I can honestly say I felt like a human cow! I was instructed to express milk between feeds for “top up” bottles, and to then also feed my daughter 3 hourly – I would even be woken overnight to make sure there was not  longer than a 3 hour gap between the start of each feed! Funnily enough by 2am, when I hadn’t actually slept because there was no time between feeding and expressing, I was emotional, exhausted and very frustrated.

I felt I was being treated like a first time mum that had no idea what they were doing. It also felt like my history, and the medical history of  my other children (both small and both late to gain weight in the first couple of weeks of their lives) was being ignored. I was physically pushed and pulled around to make sure my daughter had a perfect latch. I was emotionally expected to be a robot and just do as I was told. I was expected to only focus on the 1 child. Yes, my baby was my focus, but I was also very aware of my nearly 2 year old who had by then been away from me for the best part of 7 days out of 9 (including the days I was being induced.) It was hard work. I also had to watch my daughter have blood taken from her every 3 hours, plus more for other tests. All were necessary to make sure that there was nothing more serious wrong, but all were hard.

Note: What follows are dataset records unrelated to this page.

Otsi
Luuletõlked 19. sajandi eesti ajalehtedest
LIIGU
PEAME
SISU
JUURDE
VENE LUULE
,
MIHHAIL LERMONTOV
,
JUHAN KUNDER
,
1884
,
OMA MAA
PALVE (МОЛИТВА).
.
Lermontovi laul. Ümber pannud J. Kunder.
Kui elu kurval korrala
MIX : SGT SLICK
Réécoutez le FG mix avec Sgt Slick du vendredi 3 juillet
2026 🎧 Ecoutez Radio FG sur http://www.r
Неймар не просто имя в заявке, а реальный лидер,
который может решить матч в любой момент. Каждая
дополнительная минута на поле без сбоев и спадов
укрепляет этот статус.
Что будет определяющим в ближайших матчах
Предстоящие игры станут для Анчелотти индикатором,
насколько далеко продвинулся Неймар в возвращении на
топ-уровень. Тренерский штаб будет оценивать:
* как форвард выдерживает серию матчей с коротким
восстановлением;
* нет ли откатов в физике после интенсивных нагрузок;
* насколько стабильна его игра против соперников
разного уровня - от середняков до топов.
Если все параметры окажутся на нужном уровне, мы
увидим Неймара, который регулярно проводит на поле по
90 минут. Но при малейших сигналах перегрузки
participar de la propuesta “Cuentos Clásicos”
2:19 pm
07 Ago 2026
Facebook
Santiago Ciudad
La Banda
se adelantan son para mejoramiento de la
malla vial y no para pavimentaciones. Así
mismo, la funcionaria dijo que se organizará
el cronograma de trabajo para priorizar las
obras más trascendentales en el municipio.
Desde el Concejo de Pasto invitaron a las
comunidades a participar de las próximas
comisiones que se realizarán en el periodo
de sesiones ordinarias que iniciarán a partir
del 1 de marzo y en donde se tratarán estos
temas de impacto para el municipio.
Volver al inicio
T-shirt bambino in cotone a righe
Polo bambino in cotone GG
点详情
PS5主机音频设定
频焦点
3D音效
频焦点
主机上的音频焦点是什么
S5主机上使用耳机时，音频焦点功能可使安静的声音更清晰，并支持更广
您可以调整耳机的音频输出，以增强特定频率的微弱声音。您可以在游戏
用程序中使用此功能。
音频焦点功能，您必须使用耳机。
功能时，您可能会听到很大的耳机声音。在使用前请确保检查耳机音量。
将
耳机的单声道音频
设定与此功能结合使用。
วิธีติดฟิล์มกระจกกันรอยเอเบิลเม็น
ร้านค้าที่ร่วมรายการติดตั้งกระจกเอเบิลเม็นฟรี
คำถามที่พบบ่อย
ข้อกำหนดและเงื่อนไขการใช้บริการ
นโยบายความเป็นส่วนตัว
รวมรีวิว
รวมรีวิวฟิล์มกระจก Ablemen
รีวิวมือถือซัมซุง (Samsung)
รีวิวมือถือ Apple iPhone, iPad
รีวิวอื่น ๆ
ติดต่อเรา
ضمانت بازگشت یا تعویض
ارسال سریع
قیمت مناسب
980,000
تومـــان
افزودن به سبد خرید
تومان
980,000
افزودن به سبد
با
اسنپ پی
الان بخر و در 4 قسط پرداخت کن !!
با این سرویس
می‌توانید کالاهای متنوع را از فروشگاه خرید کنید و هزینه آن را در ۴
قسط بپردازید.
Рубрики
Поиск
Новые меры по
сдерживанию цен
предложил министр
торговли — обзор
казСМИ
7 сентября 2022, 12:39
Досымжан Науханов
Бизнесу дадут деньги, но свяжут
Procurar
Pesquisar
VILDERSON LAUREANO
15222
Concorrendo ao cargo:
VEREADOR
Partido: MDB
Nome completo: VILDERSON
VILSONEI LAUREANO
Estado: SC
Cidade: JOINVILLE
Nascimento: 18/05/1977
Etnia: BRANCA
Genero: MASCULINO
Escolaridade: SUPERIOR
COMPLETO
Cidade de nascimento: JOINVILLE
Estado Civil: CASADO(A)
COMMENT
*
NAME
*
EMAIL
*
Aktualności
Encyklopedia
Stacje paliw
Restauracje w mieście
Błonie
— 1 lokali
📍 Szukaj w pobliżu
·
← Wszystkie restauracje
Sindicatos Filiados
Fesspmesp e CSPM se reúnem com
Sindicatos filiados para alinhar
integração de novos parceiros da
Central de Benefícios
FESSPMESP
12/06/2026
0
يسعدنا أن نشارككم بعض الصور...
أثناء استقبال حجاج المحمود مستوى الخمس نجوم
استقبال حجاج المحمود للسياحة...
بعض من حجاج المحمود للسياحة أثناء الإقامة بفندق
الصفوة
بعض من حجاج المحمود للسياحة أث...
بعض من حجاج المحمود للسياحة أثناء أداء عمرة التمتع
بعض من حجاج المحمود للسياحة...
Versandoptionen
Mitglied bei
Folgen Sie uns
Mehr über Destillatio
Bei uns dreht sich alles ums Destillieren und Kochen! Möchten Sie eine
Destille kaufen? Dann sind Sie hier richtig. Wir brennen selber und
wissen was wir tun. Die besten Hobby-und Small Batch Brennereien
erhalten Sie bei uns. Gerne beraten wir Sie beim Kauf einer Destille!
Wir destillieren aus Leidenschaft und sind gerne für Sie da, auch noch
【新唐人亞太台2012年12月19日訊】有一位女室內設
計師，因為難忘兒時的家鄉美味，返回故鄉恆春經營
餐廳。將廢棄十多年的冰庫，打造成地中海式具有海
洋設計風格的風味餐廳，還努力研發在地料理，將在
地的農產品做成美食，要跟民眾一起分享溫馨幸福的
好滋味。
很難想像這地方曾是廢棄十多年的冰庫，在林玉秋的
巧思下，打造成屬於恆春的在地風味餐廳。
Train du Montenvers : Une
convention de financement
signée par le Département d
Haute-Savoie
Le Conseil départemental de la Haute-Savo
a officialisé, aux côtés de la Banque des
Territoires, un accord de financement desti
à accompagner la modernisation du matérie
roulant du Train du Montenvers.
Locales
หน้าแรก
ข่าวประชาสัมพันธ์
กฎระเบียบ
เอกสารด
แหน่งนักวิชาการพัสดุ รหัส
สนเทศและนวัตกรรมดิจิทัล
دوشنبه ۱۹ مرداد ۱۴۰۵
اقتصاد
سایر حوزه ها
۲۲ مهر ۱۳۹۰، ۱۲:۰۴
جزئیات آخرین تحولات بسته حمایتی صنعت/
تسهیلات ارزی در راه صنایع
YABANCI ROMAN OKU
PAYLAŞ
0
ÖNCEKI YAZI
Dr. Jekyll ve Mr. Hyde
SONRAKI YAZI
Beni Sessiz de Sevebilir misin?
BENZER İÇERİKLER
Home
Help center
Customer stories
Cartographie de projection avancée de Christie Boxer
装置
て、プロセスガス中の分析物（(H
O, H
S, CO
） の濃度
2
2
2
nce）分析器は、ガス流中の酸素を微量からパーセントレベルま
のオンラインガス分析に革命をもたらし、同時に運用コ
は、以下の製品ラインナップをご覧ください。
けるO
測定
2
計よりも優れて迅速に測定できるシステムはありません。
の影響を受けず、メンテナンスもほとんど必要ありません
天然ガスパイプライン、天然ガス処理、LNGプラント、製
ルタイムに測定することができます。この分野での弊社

When we were allowed home, it was with a lot of negotiating about the community care we would receive, and me having to prove I could feed my daughter. I was left feeling like I was wrong for wanting to be with all of my children. I wasn’t asking to take our daughter away from medical care she needed. In fact, all they were going to do if we had stayed in was leave us in a private room, with me feeding and expressing, to reweigh our daughter another 48 hours later! I just wanted to be home.

Little did we know, that 48 hours later we would be back again. This time, I stopped hiding my emotions from the medical staff! It meant some of the conversations required tissues and physical support from my husband, but actually it meant the medical staff stopped and listened. I shared about why I wanted to be at home, and also about my medical history and how we had been working to help me avoid post natal depression this time around. Instead of readmission, to leave us in a room with me just feeding and topping up feeds with formula (not our first choice at all, but the compromise we’d had to come to for our daughter’s health), and with a toddler who would be even more upset that mummy had “disappeared” again, the staff agreed to let us do the same at home. Even the midwife agreed that there was no benefit to us staying in as all other test results came back clear. But ironically, we first had to prove we could give our daughter a bottle feed before  we could leave!

Our amazing friends had come over to help our teenager with the toddler, and had cooked us dinner. Coming home to freshly prepared food was amazing. When you are emotionally exhausted, you need to be looked after. When you know you have a history of depression and post natal

So  it has been tough. Our daughter is a total joy, and watching both boys bond with their sister is wonderful. But I can’t sit and say that the first few days have been a wonderfully new baby bubble. I have been up and down on an emotional journey, that was, at times, made harder by the hoops that the medical staff made us jump through to prove we were capable. Being a parent of a new baby isn’t easy at the best of times, but things can make it harder. Now at 11 days old it looks like we have turned a corner, celebrating a 110g weight gain today as a huge achievement.